Praktisi hukum Rinto Wardana menilai, tindakan Indah yang tidak bisa mengembalikan dana yang diterimanya tergolong tindakan penggelapan.

Menurutnya, penguasaan dana yang dilakukan Indah dapat dijerat Pasal 85 Undang-Undang (UU) Nomor 3 Tahun 2011 tentang Transfer Dana.

Pasal tersebut berbunyi, “Setiap orang yang dengan sengaja menguasai dan mengakui sebagai miliknya dana hasil transfer yang diketahui atau patut diketahui bukan haknya dipidana dengan pidana penjara paling lama 5 (lima) tahun atau denda paling banyak Rp 5.000.000.000 (lima miliar rupiah)”.

Terlebih, menurut Rinto, Indah secara sadar menerima dana yang bukan haknya.

Seharusnya, kata Rinto, Indah segera mengembalikan dana tersebut saat pihak BRI memberitahu bahwa dana tersebut bukan haknya.

“Jadi, masyarakat harus selalu diingatkan bahwa uang yang masuk ke rekening mereka akibat salah transfer tidak otomatis menjadi hak mereka,” ujar Rinto dalam siaran pers yang diterima Kompas.com, Selasa (28/12/2021).

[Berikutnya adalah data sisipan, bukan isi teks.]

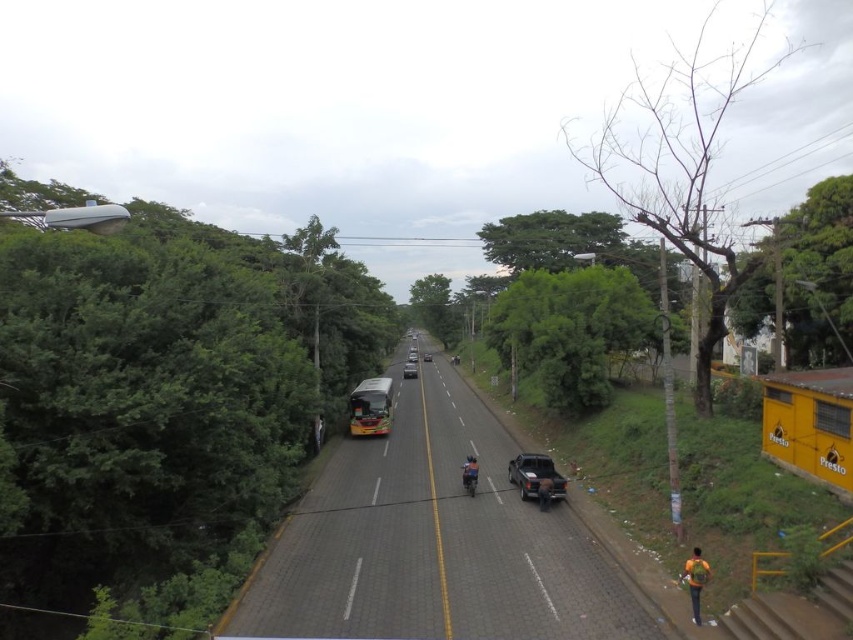
Question: Which point is farther to the camera?

Choices:
 (A) metallic silver car at center
 (B) orange matte motorcycle at center

Answer: (A)

Question: Which of these objects is positioned closest to the green leafy tree at center?

Choices:
 (A) orange matte motorcycle at center
 (B) green matte school bus at center
 (C) green leafy tree at left
 (D) orange backpack at lower right

Answer: (B)

Question: Which object appears closest to the camera in this image?

Choices:
 (A) green leafy tree at left
 (B) metallic gray truck at center-right
 (C) green leafy tree at upper right
 (D) metallic silver car at center

Answer: (A)

Question: Can you confirm if bare wood tree at right is positioned below green matte school bus at center?

Choices:
 (A) yes
 (B) no

Answer: (B)

Question: Is orange backpack at lower right smaller than metallic silver car at center?

Choices:
 (A) yes
 (B) no

Answer: (A)

Question: Can you confirm if green leafy tree at left is positioned above metallic silver car at center?

Choices:
 (A) yes
 (B) no

Answer: (A)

Pria yang mendapatkan gelar doktor hukum dengan Profesor Indriyanto Seno Adji itu menambahkan bahwa selain Pasal 85 UU No 3 Tahun 2011, Indah juga dapat dikenakan pasal berlapis.

Menurutnya, tindakan yang dilakukan Indah sudah termasuk penggelapan karena menguasai dana orang lain yang dia ketahui bukan haknya.

“Karena sebab tersebut, BRI melaporkan Indah ke Polda Metro Jaya dan (kini) telah menjadi tersangka,” katanya.

Rinto menjelaskan bahwa proses hukum yang kini dijalani Indah akibat gugatan BRI beralasan karena tindakan nasabah dianggap sebagai tindak pidana pencucian uang sekaligus upaya menggunakan dan mengubah dana yang bukan haknya.

Tindakan tersebut, lanjut Rinto, sudah berlapis sehingga tidak bisa dianggap remeh. Indah dijerat dengan tindak pidana sesuai Pasal 85 UU No 3 Tahun 2011 serta penggelapan dan pencucian uang di dalam Kitab Undang-Undang Hukum Pidana (KUHP).

“Jadi, sepanjang Indah tidak dapat memberikan bukti bahwa uang itu adalah miliknya, maka dia bisa dikenakan tiga pasal tersebut,” tuturnya.